Stored data entries
== Segment start ==

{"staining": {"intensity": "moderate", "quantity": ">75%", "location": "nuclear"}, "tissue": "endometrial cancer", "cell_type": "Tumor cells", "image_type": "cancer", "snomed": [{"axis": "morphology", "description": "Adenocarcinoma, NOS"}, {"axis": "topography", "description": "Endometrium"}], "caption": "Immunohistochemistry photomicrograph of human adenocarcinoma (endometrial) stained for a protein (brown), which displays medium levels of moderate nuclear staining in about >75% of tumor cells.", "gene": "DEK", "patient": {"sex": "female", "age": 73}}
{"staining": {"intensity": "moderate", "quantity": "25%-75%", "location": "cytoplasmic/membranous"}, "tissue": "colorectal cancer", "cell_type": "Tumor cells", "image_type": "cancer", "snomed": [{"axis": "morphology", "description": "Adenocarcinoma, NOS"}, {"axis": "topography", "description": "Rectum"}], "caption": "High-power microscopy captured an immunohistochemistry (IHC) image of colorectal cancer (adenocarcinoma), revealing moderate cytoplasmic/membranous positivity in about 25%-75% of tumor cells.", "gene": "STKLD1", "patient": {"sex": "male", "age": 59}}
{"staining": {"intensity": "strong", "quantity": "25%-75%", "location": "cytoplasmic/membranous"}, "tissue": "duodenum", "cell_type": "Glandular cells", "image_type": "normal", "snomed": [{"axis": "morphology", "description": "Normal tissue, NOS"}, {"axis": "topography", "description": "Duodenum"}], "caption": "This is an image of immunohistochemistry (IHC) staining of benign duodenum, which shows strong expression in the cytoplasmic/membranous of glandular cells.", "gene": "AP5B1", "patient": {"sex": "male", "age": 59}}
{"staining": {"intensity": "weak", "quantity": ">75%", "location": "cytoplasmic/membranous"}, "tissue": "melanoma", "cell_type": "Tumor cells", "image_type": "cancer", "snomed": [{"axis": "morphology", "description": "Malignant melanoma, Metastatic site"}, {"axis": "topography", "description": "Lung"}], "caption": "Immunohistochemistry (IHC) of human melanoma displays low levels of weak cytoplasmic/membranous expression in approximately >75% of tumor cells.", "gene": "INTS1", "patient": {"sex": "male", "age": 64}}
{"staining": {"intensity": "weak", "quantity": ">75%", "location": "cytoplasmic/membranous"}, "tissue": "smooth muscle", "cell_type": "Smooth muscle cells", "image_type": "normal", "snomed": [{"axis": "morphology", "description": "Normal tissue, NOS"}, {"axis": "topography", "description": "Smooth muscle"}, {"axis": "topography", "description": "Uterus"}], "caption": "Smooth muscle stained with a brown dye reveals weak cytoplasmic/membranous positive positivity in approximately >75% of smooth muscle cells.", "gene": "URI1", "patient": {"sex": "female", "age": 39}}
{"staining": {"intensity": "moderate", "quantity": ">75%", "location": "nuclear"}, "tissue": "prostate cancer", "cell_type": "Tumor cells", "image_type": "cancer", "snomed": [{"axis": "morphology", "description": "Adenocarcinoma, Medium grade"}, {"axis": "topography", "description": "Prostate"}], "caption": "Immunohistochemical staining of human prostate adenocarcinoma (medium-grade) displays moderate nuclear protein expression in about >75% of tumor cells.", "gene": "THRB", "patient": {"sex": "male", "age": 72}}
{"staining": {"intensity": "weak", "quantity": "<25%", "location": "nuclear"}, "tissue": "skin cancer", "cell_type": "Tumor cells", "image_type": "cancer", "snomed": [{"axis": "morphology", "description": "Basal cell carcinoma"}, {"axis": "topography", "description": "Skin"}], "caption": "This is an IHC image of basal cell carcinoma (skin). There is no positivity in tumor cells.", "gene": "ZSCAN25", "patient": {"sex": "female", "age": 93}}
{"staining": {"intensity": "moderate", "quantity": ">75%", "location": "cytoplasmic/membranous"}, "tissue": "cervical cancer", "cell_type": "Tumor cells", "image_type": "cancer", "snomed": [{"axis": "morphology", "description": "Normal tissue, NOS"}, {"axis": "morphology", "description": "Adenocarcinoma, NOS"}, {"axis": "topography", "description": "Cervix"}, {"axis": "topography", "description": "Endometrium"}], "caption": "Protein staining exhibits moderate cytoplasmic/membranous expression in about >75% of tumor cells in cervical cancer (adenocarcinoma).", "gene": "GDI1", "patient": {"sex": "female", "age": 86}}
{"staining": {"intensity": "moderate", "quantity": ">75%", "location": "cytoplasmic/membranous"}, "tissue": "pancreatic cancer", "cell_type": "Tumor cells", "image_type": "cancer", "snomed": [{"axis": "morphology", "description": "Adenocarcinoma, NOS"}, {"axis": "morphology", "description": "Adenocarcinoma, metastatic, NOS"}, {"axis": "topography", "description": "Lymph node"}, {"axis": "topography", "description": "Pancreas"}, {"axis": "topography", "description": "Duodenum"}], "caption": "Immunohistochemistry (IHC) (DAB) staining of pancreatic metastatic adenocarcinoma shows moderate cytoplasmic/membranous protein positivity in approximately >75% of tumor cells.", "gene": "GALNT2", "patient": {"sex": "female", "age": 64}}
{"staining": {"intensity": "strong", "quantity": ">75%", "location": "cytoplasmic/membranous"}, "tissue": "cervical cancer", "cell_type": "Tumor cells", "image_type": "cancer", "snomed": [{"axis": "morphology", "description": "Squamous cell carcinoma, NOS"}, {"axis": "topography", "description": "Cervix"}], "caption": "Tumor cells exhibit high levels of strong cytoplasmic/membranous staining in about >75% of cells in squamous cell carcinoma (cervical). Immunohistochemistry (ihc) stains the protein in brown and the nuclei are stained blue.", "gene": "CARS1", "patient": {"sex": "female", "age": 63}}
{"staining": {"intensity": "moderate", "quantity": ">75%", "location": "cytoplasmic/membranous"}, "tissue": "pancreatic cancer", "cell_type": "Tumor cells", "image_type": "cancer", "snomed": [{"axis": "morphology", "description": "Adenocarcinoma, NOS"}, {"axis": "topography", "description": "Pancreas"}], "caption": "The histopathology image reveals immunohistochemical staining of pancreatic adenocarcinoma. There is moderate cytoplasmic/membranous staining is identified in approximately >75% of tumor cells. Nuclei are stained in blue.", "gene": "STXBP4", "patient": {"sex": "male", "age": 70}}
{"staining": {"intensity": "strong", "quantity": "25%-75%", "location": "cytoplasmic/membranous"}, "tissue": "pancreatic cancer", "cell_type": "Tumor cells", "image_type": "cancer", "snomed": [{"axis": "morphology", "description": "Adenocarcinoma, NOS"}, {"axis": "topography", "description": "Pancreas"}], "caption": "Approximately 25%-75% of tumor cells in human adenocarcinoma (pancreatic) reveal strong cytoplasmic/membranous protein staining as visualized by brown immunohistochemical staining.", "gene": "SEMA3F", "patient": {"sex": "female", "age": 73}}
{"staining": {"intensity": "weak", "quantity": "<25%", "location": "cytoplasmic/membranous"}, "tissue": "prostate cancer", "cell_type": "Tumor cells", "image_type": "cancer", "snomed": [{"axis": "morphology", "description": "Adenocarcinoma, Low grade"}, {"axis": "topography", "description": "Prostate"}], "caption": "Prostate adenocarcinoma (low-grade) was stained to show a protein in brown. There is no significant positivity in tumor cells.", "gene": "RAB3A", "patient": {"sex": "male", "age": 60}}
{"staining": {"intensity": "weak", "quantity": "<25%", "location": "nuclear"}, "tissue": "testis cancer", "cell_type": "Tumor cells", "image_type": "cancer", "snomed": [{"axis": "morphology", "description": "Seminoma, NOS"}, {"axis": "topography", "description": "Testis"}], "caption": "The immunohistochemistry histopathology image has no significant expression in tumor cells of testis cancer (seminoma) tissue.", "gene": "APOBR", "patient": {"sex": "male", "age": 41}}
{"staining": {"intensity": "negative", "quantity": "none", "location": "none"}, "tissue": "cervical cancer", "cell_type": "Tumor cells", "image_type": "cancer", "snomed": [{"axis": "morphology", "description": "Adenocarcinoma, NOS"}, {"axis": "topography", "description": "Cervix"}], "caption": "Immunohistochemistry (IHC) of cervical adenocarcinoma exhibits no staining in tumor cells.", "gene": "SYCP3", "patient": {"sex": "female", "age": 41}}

== Segment end ==

* EXERCISE PROMPT
Each line of the records with the word "grade" in it is to be copied.

* SOLUTION FOR THIS PROBLEM
{"staining": {"intensity": "moderate", "quantity": ">75%", "location": "nuclear"}, "tissue": "prostate cancer", "cell_type": "Tumor cells", "image_type": "cancer", "snomed": [{"axis": "morphology", "description": "Adenocarcinoma, Medium grade"}, {"axis": "topography", "description": "Prostate"}], "caption": "Immunohistochemical staining of human prostate adenocarcinoma (medium-grade) displays moderate nuclear protein expression in about >75% of tumor cells.", "gene": "THRB", "patient": {"sex": "male", "age": 72}}
{"staining": {"intensity": "weak", "quantity": "<25%", "location": "cytoplasmic/membranous"}, "tissue": "prostate cancer", "cell_type": "Tumor cells", "image_type": "cancer", "snomed": [{"axis": "morphology", "description": "Adenocarcinoma, Low grade"}, {"axis": "topography", "description": "Prostate"}], "caption": "Prostate adenocarcinoma (low-grade) was stained to show a protein in brown. There is no significant positivity in tumor cells.", "gene": "RAB3A", "patient": {"sex": "male", "age": 60}}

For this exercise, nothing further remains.